TEXTO DE LEITURA -

=-=-=

O manifesto, que une Erundina e outros filiados mais próximos de uma visão socialista, afirma que Glauber Braga é o representante da sigla que pode sustentar debates "caros à esquerda e à sociedade brasileira" diante da crise vivida sob o governo de Jair Bolsonaro (sem partido).
"Devemos aprofundar o debate de programa com uma agenda de discussão que organize as diretrizes do nosso ’programa/projeto’", diz o texto, que foi obtido pela Folha e deverá ser divulgado nesta segunda à noite. Na carta, são citados como eixos desejáveis "derrotar o rentismo e o neoliberalismo", combater "o modelo concentrador de terras e de destruição ambiental" e defender o serviço público.
Braga é descrito no documento como "parlamentar expressivo das bancadas de oposição no Congresso" que pode representantar o campo progressista, "em diálogo a ser estabelecido com outras forças políticas da oposição de esquerda ao governo Bolsonaro", o que exclui a aproximação com a direita.
Os deputados federais Sâmia Bomfim (SP), David Miranda (RJ), Fernanda Melchionna (RS) e Vivi Reis (PA) também endossaram o manifesto. Com isso, a costura em apoio a Braga é ratificada por seis dos dez parlamentares da legenda na Câmara.
Talíria Petrone (RJ), que é líder da bancada e não assinou o documento, criticou o anúncio da pré-candidatura. A deputada disse em uma rede social que, embora seja direito do colega, o lançamento é precipitado no atual cenário, com "um neofascista e ultraliberal no poder e em plena pandemia".
"A derrota de Bolsonaro passa pela unidade, e não pela fragmentação. A prioridade em 2021 não pode ser a eleição de 2022. O PSOL neste ano deve priorizar a luta por vacina, comida e moradia para o povo e a luta pelo impeachment de Bolsonaro", afirmou Talíria.
Segundo os organizadores, a articulação pró-Braga conta com mais de mil adesões. A iniciativa teve ainda o apoio de fundadores do partido, como a deputada estadual Luciana Genro (RS) e o jornalista Milton Temer, e de parlamentares psolistas em Câmaras Municipais e Assembleias de vários estados.
Dirigentes regionais, militantes e ao menos 16 integrantes da direção nacional do PSOL também assinaram.
Boulos tem sustentado um discurso semelhante ao de Lula e outros líderes da esquerda no sentido de que a discussão sobre alianças e candidaturas deve ocorrer mais adiante, e que primeiro é preciso unir forças para contornar as consequências da pandemia de Covid-19 e do desemprego.

=-=-=

O QUE FAZER - Reproduza fielmente o trecho do texto sobre o manifesto de apoio a Glauber Braga que começa nas palavras que contêm "O manifesto, que" e termina em "o serviço público.".

=-=-=

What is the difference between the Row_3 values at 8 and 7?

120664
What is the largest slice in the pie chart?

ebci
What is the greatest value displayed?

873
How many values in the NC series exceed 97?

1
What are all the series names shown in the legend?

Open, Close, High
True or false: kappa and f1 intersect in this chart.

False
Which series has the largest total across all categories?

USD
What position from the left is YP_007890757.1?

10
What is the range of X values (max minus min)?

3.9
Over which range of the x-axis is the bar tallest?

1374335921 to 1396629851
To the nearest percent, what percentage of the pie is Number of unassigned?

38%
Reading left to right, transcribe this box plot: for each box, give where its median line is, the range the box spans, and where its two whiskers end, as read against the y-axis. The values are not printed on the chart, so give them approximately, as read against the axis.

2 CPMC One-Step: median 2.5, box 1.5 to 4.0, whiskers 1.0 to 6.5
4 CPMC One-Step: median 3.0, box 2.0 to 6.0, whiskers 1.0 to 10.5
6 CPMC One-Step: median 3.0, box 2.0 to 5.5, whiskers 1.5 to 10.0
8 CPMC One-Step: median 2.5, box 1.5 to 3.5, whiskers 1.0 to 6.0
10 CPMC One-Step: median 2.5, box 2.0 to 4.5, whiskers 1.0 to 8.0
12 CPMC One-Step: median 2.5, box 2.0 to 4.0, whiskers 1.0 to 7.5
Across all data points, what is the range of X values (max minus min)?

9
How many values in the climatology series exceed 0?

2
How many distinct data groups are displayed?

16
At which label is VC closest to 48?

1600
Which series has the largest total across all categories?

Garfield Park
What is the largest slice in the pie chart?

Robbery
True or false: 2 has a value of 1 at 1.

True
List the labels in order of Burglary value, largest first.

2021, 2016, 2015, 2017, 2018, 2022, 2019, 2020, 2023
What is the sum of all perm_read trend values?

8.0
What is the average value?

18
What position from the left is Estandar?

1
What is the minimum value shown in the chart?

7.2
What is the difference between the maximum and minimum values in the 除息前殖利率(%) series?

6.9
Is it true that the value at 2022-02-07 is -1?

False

=-=-=

RESPOSTA -
O manifesto, que une Erundina e outros filiados mais próximos de uma visão socialista, afirma que Glauber Braga é o representante da sigla que pode sustentar debates "caros à esquerda e à sociedade brasileira" diante da crise vivida sob o governo de Jair Bolsonaro (sem partido).
"Devemos aprofundar o debate de programa com uma agenda de discussão que organize as diretrizes do nosso ’programa/projeto’", diz o texto, que foi obtido pela Folha e deverá ser divulgado nesta segunda à noite. Na carta, são citados como eixos desejáveis "derrotar o rentismo e o neoliberalismo", combater "o modelo concentrador de terras e de destruição ambiental" e defender o serviço público.